Pekanbaru, (antarariau.com) - Bupati Pelalawan HM Harris mengatakan pemerintah daerah terkendala dana untuk merelokasi warga yang dinilai sebagai perambah di Taman Nasional Tesso Nilo, Riau.
"Karena terkendala (dana), maka ada saja masyarakat yang terus menerabas ke dalam taman nasional," kata Harris pada acara peletakan batu pertama pembangunan Pusat Konservasi Gajah (PKG) di Taman Nasional Tesso Nilo, Kamis.
Hal itu disampaikan Harris kepada Menteri Kehutanan Zulkifli Hasan yang turut hadir dalam acara itu. Ia berharap agar pemerintah pusat melalui Kementerian Kehutanan dan Pemerintah Provinsi Riau segera merealisasikan kesepakatan untuk membantu para warga untuk pindah dari taman nasional.
Taman Nasional Tesso Nilo memiliki luas sekitar 83 ribu hektare yang merupakan habitat bagi satwa liar dilindungi seperti gajah dan harimau Sumatera serta kaya akan keanekaragaman hayati. Namun, Harris mengatakan perambahan hingga kini masih menjadi masalah serius bagi kelangsungan kawasan konservasi itu.
Menurut dia, perambahan sudah terjadi sejak lama dipicu karena masyarakat kurang mendapat sosialisasi mengenai batas-batas kawasan taman nasional. Ia mengatakan, luas perambahan sudah mencapai sekitar 22 ribu hektar yang sebagian besar mengkonversi hutan menjadi kebun kelapa sawit.
Meski begitu, ia mengatakan para pemuka adat di daerah itu sudah sepakat untuk tidak lagi membuka hutan untuk perkebunan sawit di taman nasional hanya saja perlu ada kebijakan pemerintah untuk merelokasi warga yang sudah terlanjur tinggal didalamnya.
"Kesepakatannya, warga yang sudah lama tinggal didalam akan direlokasi dengan dana yang dibiayai bersama dari pemerintah pusat, pemerintah provinsi dan kabupaten," ujarnya.
"Tapi masyarakat juga butuh kepastian jangan mereka diombang-ambing, yang ada warga akan terus mendemo pemerintah," katanya.
Menanggapi hal itu Menteri Kehutanan Zulkifli Hasan mengatakan pemerintah terus berusaha untuk mencari formula agar tidak ada pihak yang dirugikan dalam masalah tumpang tindih lahan dan perambahan di Tesso Nilo. Ia menilai, perlu ada komitmen bersama untuk mengatasi masalah itu dan melakukan pengembangan sektor pertanian dikawasan taman nasional yang bisa digunakan.
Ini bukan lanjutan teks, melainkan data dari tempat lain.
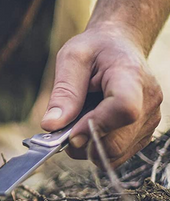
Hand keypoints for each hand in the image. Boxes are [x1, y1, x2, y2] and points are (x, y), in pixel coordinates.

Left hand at [41, 26, 162, 167]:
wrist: (119, 46)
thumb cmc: (95, 49)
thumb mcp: (72, 59)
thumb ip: (64, 92)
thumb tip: (51, 126)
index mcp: (131, 76)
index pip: (123, 108)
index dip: (95, 126)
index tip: (70, 133)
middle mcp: (148, 101)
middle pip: (118, 141)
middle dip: (84, 143)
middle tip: (64, 132)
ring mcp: (149, 119)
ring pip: (116, 153)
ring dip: (89, 147)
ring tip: (79, 123)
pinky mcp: (144, 132)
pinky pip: (118, 154)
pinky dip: (98, 147)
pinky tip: (91, 127)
"Ada zona penyangga di taman nasional yang bisa digunakan untuk perkebunan karet," katanya.
Sementara itu, CEO WWF Indonesia Efransjah mengatakan penyelesaian masalah perambahan Tesso Nilo yang berlarut-larut mengakibatkan eskalasi konflik antara gajah liar dan manusia. Ironisnya, dalam konflik itu salah satu pihak akan menjadi korban dan banyak mengakibatkan kematian.
"Tahun 2012 saja ada 12 gajah Sumatera yang mati di Tesso Nilo dan ketika dibedah perutnya ditemukan racun," ujarnya.
Menurut dia, tidak ada cara jitu untuk menyelesaikan masalah di Tesso Nilo sebelum seluruh pihak duduk bersama sebagai bentuk komitmen bersama.
"Perlu segera dicari solusi yang memenangkan semua pihak untuk masa depan Tesso Nilo," katanya.